DIRECTIONS FOR THIS TASK: Looking at the listing beneath, work out how many lines hold "elbow" and report only that figure.
═════ DATA FOR REVIEW ═════
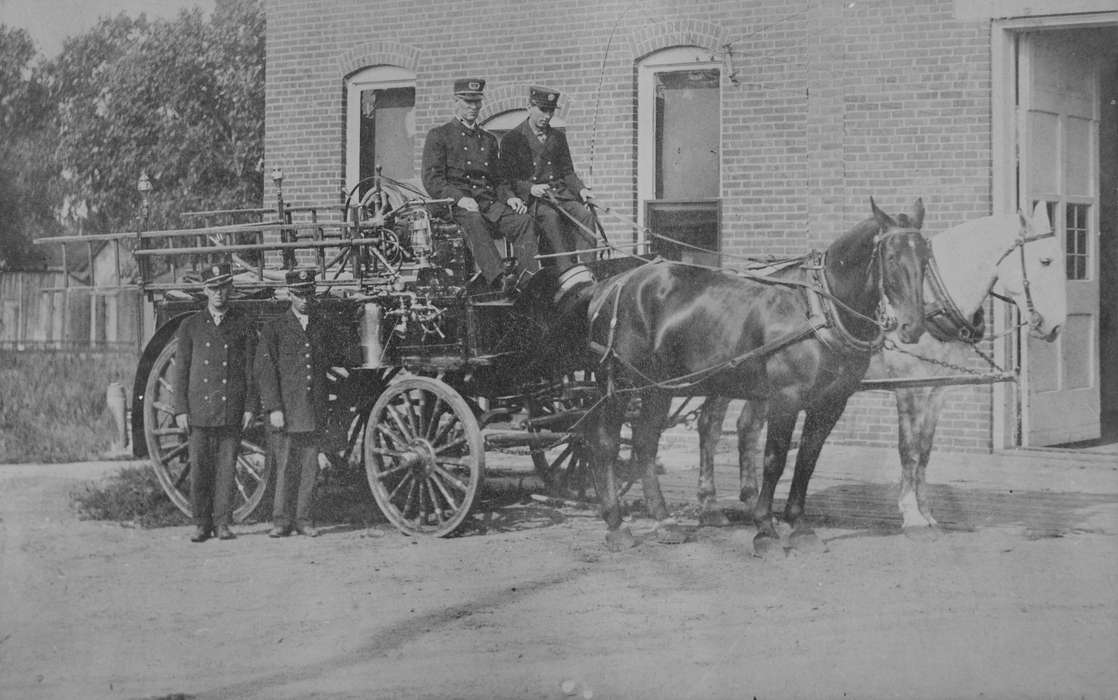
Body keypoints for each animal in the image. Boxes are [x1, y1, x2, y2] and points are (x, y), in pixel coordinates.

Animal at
═════
═════ DATA FOR REVIEW ═════
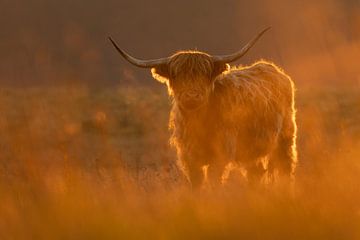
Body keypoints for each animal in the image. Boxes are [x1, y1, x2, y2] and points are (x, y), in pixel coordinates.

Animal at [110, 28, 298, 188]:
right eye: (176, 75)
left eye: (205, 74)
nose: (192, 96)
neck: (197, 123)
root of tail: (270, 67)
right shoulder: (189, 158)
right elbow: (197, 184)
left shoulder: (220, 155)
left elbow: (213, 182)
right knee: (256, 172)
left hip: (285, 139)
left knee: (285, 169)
═════
═════ DATA FOR REVIEW ═════
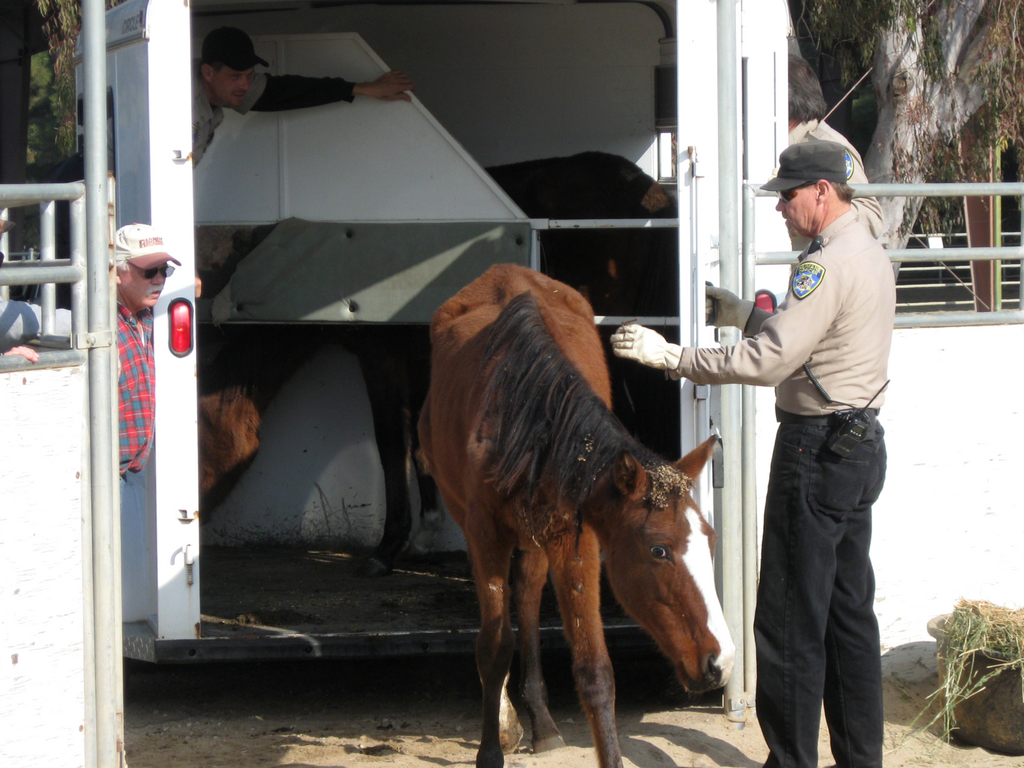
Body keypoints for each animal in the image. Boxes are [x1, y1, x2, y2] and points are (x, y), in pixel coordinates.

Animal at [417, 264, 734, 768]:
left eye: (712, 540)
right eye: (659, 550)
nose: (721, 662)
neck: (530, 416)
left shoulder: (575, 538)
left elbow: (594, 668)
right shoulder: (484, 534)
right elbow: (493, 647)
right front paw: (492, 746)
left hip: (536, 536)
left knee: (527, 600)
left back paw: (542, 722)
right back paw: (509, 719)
═════
EXERCISE RESPONSE: 4